Безумие — и это знают все, кто близко его наблюдал,— тем более заразительно, чем тоньше организация человека, находящегося рядом с безумцем. Генерал его просто не замечал. Матрена, дальняя родственница Веры Ивановны, смолоду жившая в их доме «за харчи», замечала кое-какие странности в поведении хозяйки, но не обращала на них особого внимания, ибо и сама, дважды переживши знаменитый российский голод, с тех пор была немного стронута на этом месте. Она жила, чтобы есть. Никто в семье не видел, как и когда она это делала, хотя и знали, что ела она по ночам. Пировала она в своей узкой комнатке без окна, назначенной под кладовую, за железным крючком. Сначала она съедала собранную за день недоеденную семейством еду, потом то, что считала себе положенным, и, наконец, самое сладкое — ворованное, то, что вынимала из кремлевских продовольственных заказов собственноручно, тайком: довесок осетрины, кусок сухой колбасы, конфеты, если приходили они в бумажных пакетах, а не запечатанными в коробках. В свое жилище, запретное для всех домочадцев, она и кошки не пускала, и даже генерал, нечувствительный к мистической материи, ощущал здесь какую-то неприятную тайну. Туда несла она в мешочки пересыпанную крупу, муку, консервы. За день до ежегодной поездки к сестре в деревню, не попадаясь хозяйке на глаза, с двумя большими сумками она выскальзывала за дверь, ехала на Ярославский вокзал и сдавала сумки в камеру хранения. Все эти продукты она везла сестре в подарок, но из года в год повторялась одна и та же история: она ставила в первый же вечер на стол покрытую машинным маслом банку тушенки, собираясь отдать остальное погодя, но больная ее душа не позволяла совершить этот отчаянный поступок, и по-прежнему она ела свои припасы по ночам, в темноте и одиночестве, а сестра, наблюдавшая с полатей ее ночные трапезы, сильно ее жалела за жадность, но не обижалась. Хотя она была и старше Матрены, но жила огородом, держала корову и к еде была нежадной.
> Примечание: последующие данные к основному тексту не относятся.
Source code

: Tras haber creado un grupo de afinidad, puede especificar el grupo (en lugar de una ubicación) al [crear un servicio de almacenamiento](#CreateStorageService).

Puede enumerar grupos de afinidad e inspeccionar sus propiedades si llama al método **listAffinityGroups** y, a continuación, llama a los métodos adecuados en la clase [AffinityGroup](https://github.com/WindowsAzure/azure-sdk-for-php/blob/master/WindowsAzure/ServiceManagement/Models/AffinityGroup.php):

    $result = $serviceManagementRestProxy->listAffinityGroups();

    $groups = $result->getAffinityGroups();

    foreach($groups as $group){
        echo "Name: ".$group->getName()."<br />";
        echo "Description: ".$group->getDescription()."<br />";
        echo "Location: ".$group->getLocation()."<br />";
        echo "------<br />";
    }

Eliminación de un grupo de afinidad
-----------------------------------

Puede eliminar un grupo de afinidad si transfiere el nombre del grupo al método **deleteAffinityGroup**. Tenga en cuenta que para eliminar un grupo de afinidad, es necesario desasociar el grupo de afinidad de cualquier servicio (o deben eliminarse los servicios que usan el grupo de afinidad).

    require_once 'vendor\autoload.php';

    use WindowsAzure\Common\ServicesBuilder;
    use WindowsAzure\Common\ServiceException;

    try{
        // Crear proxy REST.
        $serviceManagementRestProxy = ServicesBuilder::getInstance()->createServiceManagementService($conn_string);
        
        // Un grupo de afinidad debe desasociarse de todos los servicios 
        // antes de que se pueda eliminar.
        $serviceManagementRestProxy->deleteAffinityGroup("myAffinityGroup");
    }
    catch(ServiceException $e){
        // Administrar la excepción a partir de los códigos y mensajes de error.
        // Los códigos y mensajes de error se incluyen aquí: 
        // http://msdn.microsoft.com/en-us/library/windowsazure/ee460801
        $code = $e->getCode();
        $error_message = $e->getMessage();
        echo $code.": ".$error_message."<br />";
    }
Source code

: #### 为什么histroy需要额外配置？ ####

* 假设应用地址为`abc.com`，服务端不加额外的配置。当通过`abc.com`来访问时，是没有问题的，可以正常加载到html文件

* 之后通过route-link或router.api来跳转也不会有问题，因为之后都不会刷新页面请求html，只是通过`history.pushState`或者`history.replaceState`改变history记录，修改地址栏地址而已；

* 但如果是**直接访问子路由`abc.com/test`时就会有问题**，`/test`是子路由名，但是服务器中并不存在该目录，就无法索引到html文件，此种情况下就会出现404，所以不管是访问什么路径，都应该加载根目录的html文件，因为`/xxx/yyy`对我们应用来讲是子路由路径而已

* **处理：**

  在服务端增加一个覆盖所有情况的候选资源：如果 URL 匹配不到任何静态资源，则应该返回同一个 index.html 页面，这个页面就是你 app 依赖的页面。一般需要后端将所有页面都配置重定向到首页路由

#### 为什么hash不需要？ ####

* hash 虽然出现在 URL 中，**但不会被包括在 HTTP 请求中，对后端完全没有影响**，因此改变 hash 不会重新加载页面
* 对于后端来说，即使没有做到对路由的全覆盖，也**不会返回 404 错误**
Не удивительно, что, занятая постоянно своим пищевым промыслом, Матрена не заметила ни приступов столбняка, нападающих на Веру Ивановну, ни неожиданного возбуждения, когда она начинала ходить из комнаты в комнату, как зверь в клетке, а если что и замечала, то объясняла обычным образом: «Верка — чистая сатана».
Петр Степанович тоже ничего не замечал, поскольку многие годы избегал общения с женой, вставал рано, дома не завтракал, секретарша сразу, как он добирался до своего огромного кабинета, несла ему чай. Домой он возвращался поздно, в прежние времена и за полночь, высиживал в своем управлении по шестнадцать часов кряду, а более всего любил инспекционные поездки на объекты и часто уезжал из Москвы. С супругой по своей инициативе он и двух слов не говорил. Приходил, ужинал, зарывался скорей в ее шелковые пуховые одеяла и засыпал быстрым сном здорового человека.